Speaking following the notice of the pers, Sir Malcolm told BBC Scotland that his initial assessment was “right down to the ground accurate, based on what we were seeing at that rticular make up”.
“The reason why it was all going reasonably smoothly is worth remembering,” he said.
“The for the most rt demand for abolition of the old rating system had really begun in Scotland.
“People create the old rating system very, very objectionable, and therefore it is perhaps not surprising that all those people who craving rates abolished were very pleased in the first phase when the community impediment was introduced to replace it.”
It was announced in 1991 – less than three years after its introduction – that the vote tax would itself be replaced.
Sir Malcolm now says its introduction was a political misjudge.
He said the domestic rates system had been seen as “grossly unfair”, which had initiated “great pressure” to reform local government finance.

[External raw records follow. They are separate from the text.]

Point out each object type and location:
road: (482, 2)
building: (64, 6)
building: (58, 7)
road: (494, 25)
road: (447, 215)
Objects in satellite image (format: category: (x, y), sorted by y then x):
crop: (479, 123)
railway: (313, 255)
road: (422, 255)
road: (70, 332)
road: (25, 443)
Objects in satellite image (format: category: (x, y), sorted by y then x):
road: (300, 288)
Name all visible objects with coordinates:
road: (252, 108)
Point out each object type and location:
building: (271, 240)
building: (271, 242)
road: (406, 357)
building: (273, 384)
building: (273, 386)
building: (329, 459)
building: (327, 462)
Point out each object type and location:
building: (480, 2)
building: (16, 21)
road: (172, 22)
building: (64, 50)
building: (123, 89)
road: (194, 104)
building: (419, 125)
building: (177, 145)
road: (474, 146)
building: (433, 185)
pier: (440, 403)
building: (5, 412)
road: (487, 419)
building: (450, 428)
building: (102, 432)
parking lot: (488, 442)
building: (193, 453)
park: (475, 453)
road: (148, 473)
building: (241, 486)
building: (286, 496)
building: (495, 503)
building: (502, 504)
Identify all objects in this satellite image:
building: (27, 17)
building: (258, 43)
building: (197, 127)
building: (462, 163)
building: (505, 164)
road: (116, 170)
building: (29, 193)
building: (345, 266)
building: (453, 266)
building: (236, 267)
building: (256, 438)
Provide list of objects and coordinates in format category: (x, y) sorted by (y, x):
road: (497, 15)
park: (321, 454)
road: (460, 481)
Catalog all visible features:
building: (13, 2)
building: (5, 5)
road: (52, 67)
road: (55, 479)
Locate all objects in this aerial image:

“I have no hesitation in review in saying that the whole reform was a mistake, certainly a political misjudge – but it wasn’t the end of civilised life as we know it.”
Also included in the files is correspondence between Chancellor Nigel Lawson and chifferobe colleagues, in which he made clear his opposition to extra government medium of exchange to increase the amount of Gaelic-language broadcasting in Scotland.
He approved a letter in October 1988 highlighting commercial assesses that Gaelic programming led to a reduction in average viewing figures.
The des tch adds: “This suggests there is little demand for the 100 hours of Gaelic TV televise at present. I do not believe we ought to inflict more on a largely unwilling audience.”
He claimed the issue should be left to market forces and had the backing of Mrs Thatcher in his all-inclusive opposition to government grants.
But Sir Malcolm argued that the level of Gaelic relaying at the time was ” thetic”. In an exchange of letters with senior ministers, he believed the service was “unsatisfactory” and said improvement was “essential”.
Sir Malcolm was eventually famed in getting approval for public funding of Gaelic television, though the capital came from the Scotland Office’s budget rather than the Skilled in Office, which at the time had responsibility for broadcasting.
Sir Malcolm spill the beaned BBC Scotland: “I took the view that Gaelic was an indigenous Scottish argot.
“It might only be a tiny number of people who spoke it, but if it wasn’t prone the kind of support through broadcasting that was being suggested, the for the most rt language could wither away and rt of Scotland’s heritage see fit disappear with it.
“The sums that were required were not great. We could afford them within the Scottish block which I had sound judgement to deal with, but I had to put it through my colleagues.
“At first there was resistance, but we overwhelmed that.”